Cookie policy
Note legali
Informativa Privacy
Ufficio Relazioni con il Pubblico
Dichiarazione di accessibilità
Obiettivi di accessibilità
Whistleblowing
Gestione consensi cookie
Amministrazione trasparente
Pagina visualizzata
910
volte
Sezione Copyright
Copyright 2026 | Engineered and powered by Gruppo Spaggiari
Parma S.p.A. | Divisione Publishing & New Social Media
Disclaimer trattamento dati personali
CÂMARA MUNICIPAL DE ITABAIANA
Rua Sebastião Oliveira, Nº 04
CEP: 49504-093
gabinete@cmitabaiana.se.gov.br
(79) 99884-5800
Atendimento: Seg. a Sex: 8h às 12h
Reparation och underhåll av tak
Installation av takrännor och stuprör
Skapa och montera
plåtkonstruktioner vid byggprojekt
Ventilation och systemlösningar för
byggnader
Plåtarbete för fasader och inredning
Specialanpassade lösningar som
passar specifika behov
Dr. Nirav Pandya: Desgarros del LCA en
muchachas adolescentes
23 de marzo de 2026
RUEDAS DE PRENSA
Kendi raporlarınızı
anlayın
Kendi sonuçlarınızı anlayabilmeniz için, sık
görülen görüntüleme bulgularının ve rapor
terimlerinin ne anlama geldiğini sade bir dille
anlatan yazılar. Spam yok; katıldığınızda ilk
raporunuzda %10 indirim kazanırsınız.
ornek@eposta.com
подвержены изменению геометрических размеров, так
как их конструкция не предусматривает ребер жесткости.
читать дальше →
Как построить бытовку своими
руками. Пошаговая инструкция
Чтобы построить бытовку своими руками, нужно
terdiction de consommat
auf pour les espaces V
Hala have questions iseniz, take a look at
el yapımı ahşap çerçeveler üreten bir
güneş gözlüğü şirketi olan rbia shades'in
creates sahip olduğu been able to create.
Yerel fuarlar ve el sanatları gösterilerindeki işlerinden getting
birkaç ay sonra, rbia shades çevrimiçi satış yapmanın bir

__WORK TO COMPLETE__
Please reproduce the material word for word, from its very first line through the line that contains "Ventilation och systemlösningar för", with both ends included.

__ANSWER FOR THIS EXERCISE__
Cookie policy
Note legali
Informativa Privacy
Ufficio Relazioni con il Pubblico
Dichiarazione di accessibilità
Obiettivi di accessibilità
Whistleblowing
Gestione consensi cookie
Amministrazione trasparente
Pagina visualizzata
910
volte
Sezione Copyright
Copyright 2026 | Engineered and powered by Gruppo Spaggiari
Parma S.p.A. | Divisione Publishing & New Social Media
Disclaimer trattamento dati personali
CÂMARA MUNICIPAL DE ITABAIANA
Rua Sebastião Oliveira, Nº 04
CEP: 49504-093
gabinete@cmitabaiana.se.gov.br
(79) 99884-5800
Atendimento: Seg. a Sex: 8h às 12h
Reparation och underhåll av tak
Installation av takrännor och stuprör
Skapa och montera
plåtkonstruktioner vid byggprojekt
Ventilation och systemlösningar för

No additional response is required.